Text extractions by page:
---
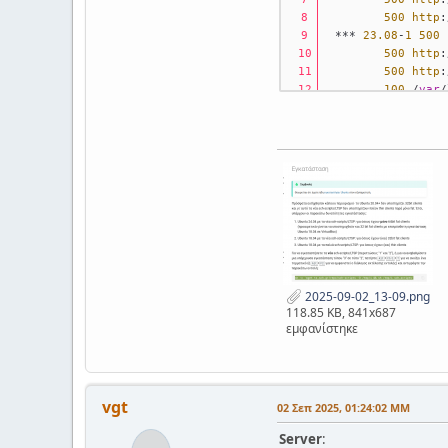
500
http
:
 *** 
23.08
-
1
500
500
http
:
500
http
:
100
 /
var
/
teacher
@srv
-7dim-
Traceback
 (most r
File
"/usr/bin/
from
 epoptes.
File
"/usr/lib/
from
 distutil
ModuleNotFoundErr
2025-09-02_13-09.png
118.85 KB, 841x687
εμφανίστηκε
vgt
02 Σεπ 2025, 01:24:02 ΜΜ
Server
:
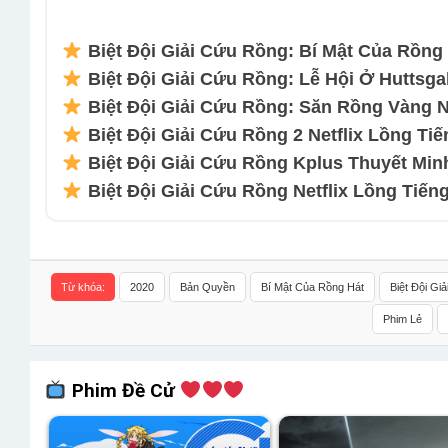
Biệt Đội Giải Cứu Rồng: Bí Mật Của Rồng 
Biệt Đội Giải Cứu Rồng: Lễ Hội Ở Huttsga
Biệt Đội Giải Cứu Rồng: Săn Rồng Vàng Ne
Biệt Đội Giải Cứu Rồng 2 Netflix Lồng Tiế
Biệt Đội Giải Cứu Rồng Kplus Thuyết Minh
Biệt Đội Giải Cứu Rồng Netflix Lồng Tiếng
Từ khóa:
2020
Bản Quyền
Bí Mật Của Rồng Hát
Biệt Đội Gi
Phim Lẻ
Phim Đề Cử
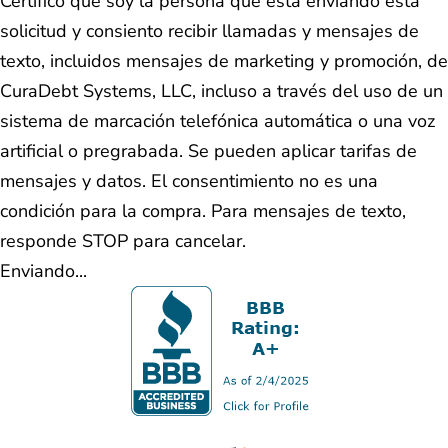
Certifico que soy la persona que está enviando esta
solicitud y consiento recibir llamadas y mensajes de
texto, incluidos mensajes de marketing y promoción, de
CuraDebt Systems, LLC, incluso a través del uso de un
sistema de marcación telefónica automática o una voz
artificial o pregrabada. Se pueden aplicar tarifas de
mensajes y datos. El consentimiento no es una
condición para la compra. Para mensajes de texto,
responde STOP para cancelar.
Enviando...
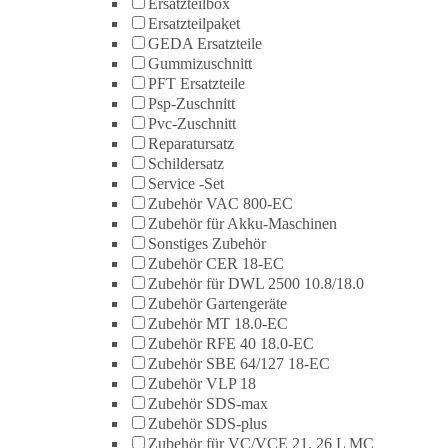
Ersatzteilbox
Ersatzteilpaket
GEDA Ersatzteile
Gummizuschnitt
PFT Ersatzteile
Psp-Zuschnitt
Pvc-Zuschnitt
Reparatursatz
Schildersatz
Service -Set
Zubehör VAC 800-EC
Zubehör für Akku-Maschinen
Sonstiges Zubehör
Zubehör CER 18-EC
Zubehör für DWL 2500 10.8/18.0
Zubehör Gartengeräte
Zubehör MT 18.0-EC
Zubehör RFE 40 18.0-EC
Zubehör SBE 64/127 18-EC
Zubehör VLP 18
Zubehör SDS-max
Zubehör SDS-plus
Zubehör für VC/VCE 21, 26 L MC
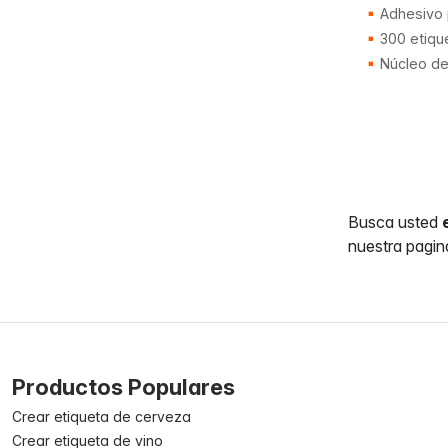
Adhesivo
300 etiqu
Núcleo d
Busca usted
nuestra pagin
Productos Populares
Crear etiqueta de cerveza
Crear etiqueta de vino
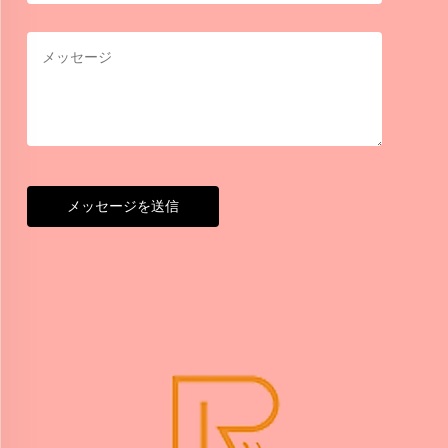
メッセージを送信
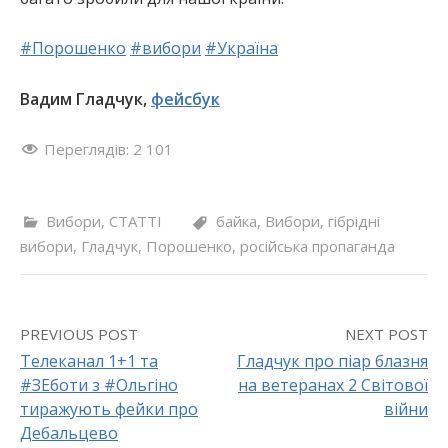
#
Порошенко
#
вибори
#
Україна
Вадим Гладчук,
фейсбук
Переглядів:
2 101
Вибори
,
СТАТТІ
байка
,
Вибори
,
гібрідні
вибори
,
Гладчук
,
Порошенко
,
російська пропаганда
PREVIOUS POST
NEXT POST
Телеканал 1+1 та
Гладчук про піар блазня
#ЗЕботи з #Ольгіно
на ветеранах 2 Світової
P
тиражують фейки про
війни
o
Дебальцево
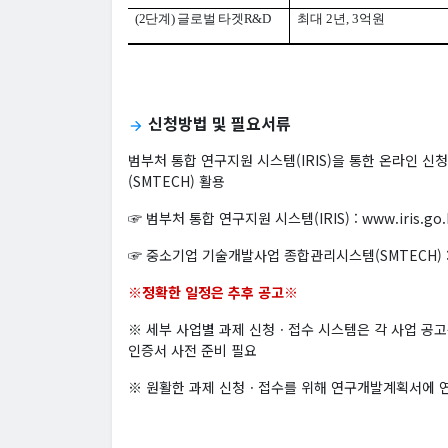
(2
단계
)
글로벌 타겟
R&D
최대
2
년
, 3
억원
신청방법 및 필요서류
arrow_forward
범부처 통합 연구지원 시스템(IRIS)을 통한 온라인 
(SMTECH) 활용
☞ 범부처 통합 연구지원 시스템(IRIS) : www.iris.go.
☞ 중소기업 기술개발사업 종합관리시스템(SMTECH) : w
※정확한 일정은 추후 공고※
※ 세부 사업별 과제 신청ㆍ접수 시스템은 각 사업 공
인증서 사전 준비 필요
※ 원활한 과제 신청ㆍ접수를 위해 연구개발계획서에 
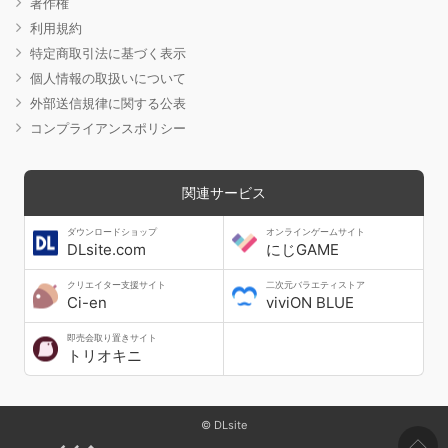
著作権
利用規約
特定商取引法に基づく表示
個人情報の取扱いについて
外部送信規律に関する公表
コンプライアンスポリシー
関連サービス
ダウンロードショップ
オンラインゲームサイト
DLsite.com
にじGAME
クリエイター支援サイト
二次元バラエティストア
Ci-en
viviON BLUE
即売会取り置きサイト
トリオキニ
© DLsite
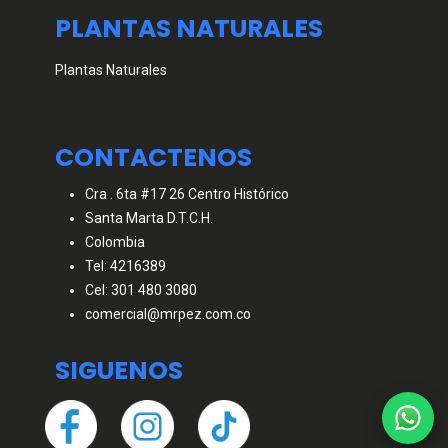
PLANTAS NATURALES
Plantas Naturales
CONTACTENOS
Cra . 6ta #17 26 Centro Histórico
Santa Marta D.T.C.H.
Colombia
Tel: 4216389
Cel: 301 480 3080
comercial@mrpez.com.co
SIGUENOS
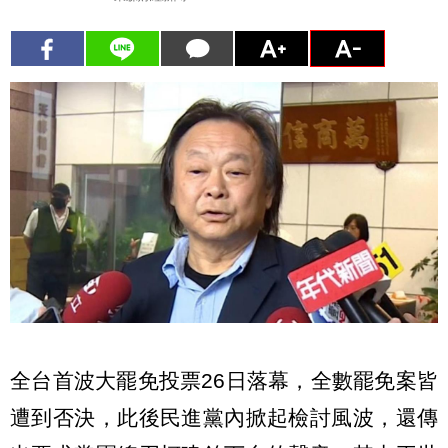
全台首波大罷免投票26日落幕，全數罷免案皆
遭到否決，此後民進黨內掀起檢討風波，還傳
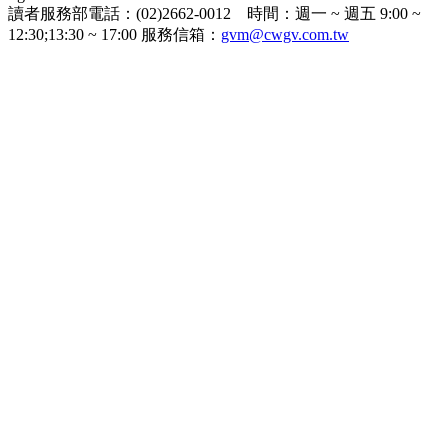
讀者服務部電話：(02)2662-0012 時間：週一 ~ 週五 9:00 ~
12:30;13:30 ~ 17:00 服務信箱：
gvm@cwgv.com.tw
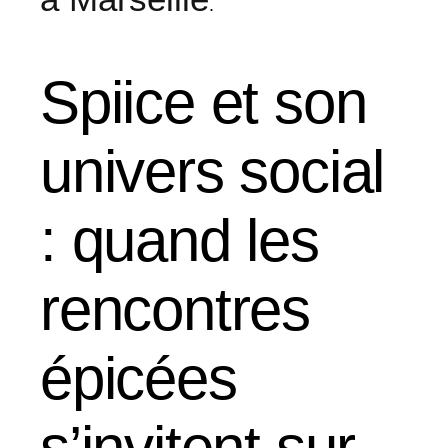
.
Spiice et son
univers social
: quand les
rencontres
épicées
s’invitent sur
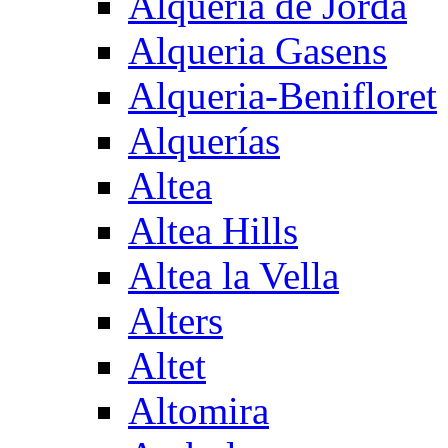
Alqueria de Jorda
Alqueria Gasens
Alqueria-Benifloret
Alquerías
Altea
Altea Hills
Altea la Vella
Alters
Altet
Altomira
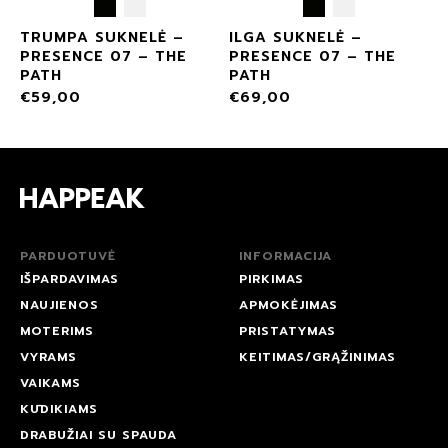
TRUMPA SUKNELĖ –
ILGA SUKNELĖ –
PRESENCE 07 – THE
PRESENCE 07 – THE
PATH
PATH
€
59,00
€
69,00
PARDUOTUVĖ
INFORMACIJA
IŠPARDAVIMAS
PIRKIMAS
NAUJIENOS
APMOKĖJIMAS
MOTERIMS
PRISTATYMAS
VYRAMS
KEITIMAS/GRĄŽINIMAS
VAIKAMS
KŪDIKIAMS
DRABUŽIAI SU SPAUDA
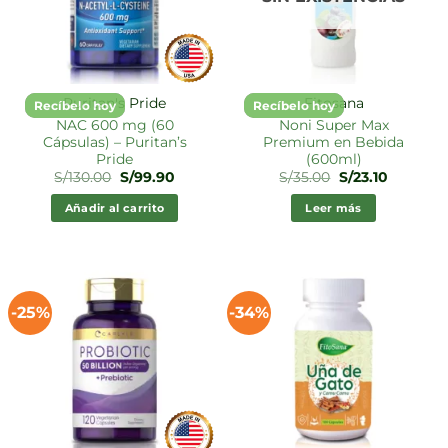
Puritan's Pride
Fitosana
Recíbelo hoy
Recíbelo hoy
NAC 600 mg (60
Noni Super Max
Cápsulas) – Puritan’s
Premium en Bebida
Pride
(600ml)
El
El
El
El
S/
130.00
S/
99.90
S/
35.00
S/
23.10
precio
precio
precio
precio
original
actual
original
actual
Añadir al carrito
Leer más
era:
es:
era:
es:
S/130.00.
S/99.90.
S/35.00.
S/23.10.
-25%
-34%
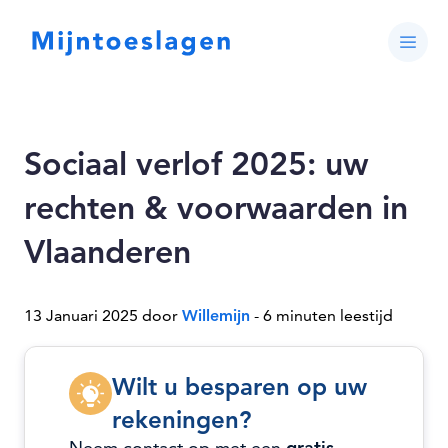
Sociaal verlof 2025: uw
rechten & voorwaarden in
Vlaanderen
13 Januari 2025 door
Willemijn
- 6 minuten leestijd
Wilt u besparen op uw
rekeningen?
---
▶ [To do]: Transcribe every line of text in the listing above, omitting the pictures.

▶ [Result of the task]:
500
http
:
 *** 
23.08
-
1
500
500
http
:
500
http
:
100
 /
var
/
teacher
@srv
-7dim-
Traceback
 (most r
File
"/usr/bin/
from
 epoptes.
File
"/usr/lib/
from
 distutil
ModuleNotFoundErr
2025-09-02_13-09.png
118.85 KB, 841x687
εμφανίστηκε
vgt
02 Σεπ 2025, 01:24:02 ΜΜ
Server
:
Biệt Đội Giải Cứu Rồng: Bí Mật Của Rồng 
Biệt Đội Giải Cứu Rồng: Lễ Hội Ở Huttsga
Biệt Đội Giải Cứu Rồng: Săn Rồng Vàng Ne
Biệt Đội Giải Cứu Rồng 2 Netflix Lồng Tiế
Biệt Đội Giải Cứu Rồng Kplus Thuyết Minh
Biệt Đội Giải Cứu Rồng Netflix Lồng Tiếng
Từ khóa:
2020
Bản Quyền
Bí Mật Của Rồng Hát
Biệt Đội Gi
Phim Lẻ
Phim Đề Cử
Certifico que soy la persona que está enviando esta
solicitud y consiento recibir llamadas y mensajes de
texto, incluidos mensajes de marketing y promoción, de
CuraDebt Systems, LLC, incluso a través del uso de un
sistema de marcación telefónica automática o una voz
artificial o pregrabada. Se pueden aplicar tarifas de
mensajes y datos. El consentimiento no es una
condición para la compra. Para mensajes de texto,
responde STOP para cancelar.
Enviando...
Ersatzteilbox
Ersatzteilpaket
GEDA Ersatzteile
Gummizuschnitt
PFT Ersatzteile
Psp-Zuschnitt
Pvc-Zuschnitt
Reparatursatz
Schildersatz
Service -Set
Zubehör VAC 800-EC
Zubehör für Akku-Maschinen
Sonstiges Zubehör
Zubehör CER 18-EC
Zubehör für DWL 2500 10.8/18.0
Zubehör Gartengeräte
Zubehör MT 18.0-EC
Zubehör RFE 40 18.0-EC
Zubehör SBE 64/127 18-EC
Zubehör VLP 18
Zubehör SDS-max
Zubehör SDS-plus
Zubehör für VC/VCE 21, 26 L MC
Adhesivo
300 etiqu
Núcleo d
Busca usted
nuestra pagin
Productos Populares
Crear etiqueta de cerveza
Crear etiqueta de vino
メッセージを送信
#
Порошенко
#
вибори
#
Україна
Вадим Гладчук,
фейсбук
Переглядів:
2 101
Вибори
,
СТАТТІ
байка
,
Вибори
,
гібрідні
вибори
,
Гладчук
,
Порошенко
,
російська пропаганда
PREVIOUS POST
NEXT POST
Телеканал 1+1 та
Гладчук про піар блазня
#ЗЕботи з #Ольгіно
на ветеранах 2 Світової
P
тиражують фейки про
війни
o
Дебальцево
(2
단계
)
글로벌 타겟
R&D
최대
2
년
, 3
억원
신청방법 및 필요서류
arrow_forward
범부처 통합 연구지원 시스템(IRIS)을 통한 온라인 
(SMTECH) 활용
☞ 범부처 통합 연구지원 시스템(IRIS) : www.iris.go.
☞ 중소기업 기술개발사업 종합관리시스템(SMTECH) : w
※정확한 일정은 추후 공고※
※ 세부 사업별 과제 신청ㆍ접수 시스템은 각 사업 공
인증서 사전 준비 필요
※ 원활한 과제 신청ㆍ접수를 위해 연구개발계획서에 
著作権
利用規約
特定商取引法に基づく表示
個人情報の取扱いについて
外部送信規律に関する公表
コンプライアンスポリシー
関連サービス
ダウンロードショップ
オンラインゲームサイト
DLsite.com
にじGAME
クリエイター支援サイト
二次元バラエティストア
Ci-en
viviON BLUE
即売会取り置きサイト
トリオキニ
© DLsite
PLANTAS NATURALES
Plantas Naturales
CONTACTENOS
Cra . 6ta #17 26 Centro Histórico
Santa Marta D.T.C.H.
Colombia
Tel: 4216389
Cel: 301 480 3080
comercial@mrpez.com.co
SIGUENOS
全台首波大罷免投票26日落幕，全數罷免案皆
遭到否決，此後民進黨內掀起檢討風波，還傳
讀者服務部電話：(02)2662-0012 時間：週一 ~ 週五 9:00 ~
12:30;13:30 ~ 17:00 服務信箱：
gvm@cwgv.com.tw
.
Spiice et son
univers social
: quand les
rencontres
épicées
s’invitent sur
Alqueria de Jorda
Alqueria Gasens
Alqueria-Benifloret
Alquerías
Altea
Altea Hills
Altea la Vella
Alters
Altet
Altomira
TRUMPA SUKNELĖ –
ILGA SUKNELĖ –
PRESENCE 07 – THE
PRESENCE 07 – THE
PATH
PATH
€
59,00
€
69,00
PARDUOTUVĖ
INFORMACIJA
IŠPARDAVIMAS
PIRKIMAS
NAUJIENOS
APMOKĖJIMAS
MOTERIMS
PRISTATYMAS
VYRAMS
KEITIMAS/GRĄŽINIMAS
VAIKAMS
KŪDIKIAMS
DRABUŽIAI SU SPAUDA
Puritan's Pride
Fitosana
Recíbelo hoy
Recíbelo hoy
NAC 600 mg (60
Noni Super Max
Cápsulas) – Puritan’s
Premium en Bebida
Pride
(600ml)
El
El
El
El
S/
130.00
S/
99.90
S/
35.00
S/
23.10
precio
precio
precio
precio
original
actual
original
actual
Añadir al carrito
Leer más
era:
es:
era:
es:
S/130.00.
S/99.90.
S/35.00.
S/23.10.
-25%
-34%
Sociaal verlof 2025: uw
rechten & voorwaarden in
Vlaanderen
13 Januari 2025 door
Willemijn
- 6 minuten leestijd
Wilt u besparen op uw
rekeningen?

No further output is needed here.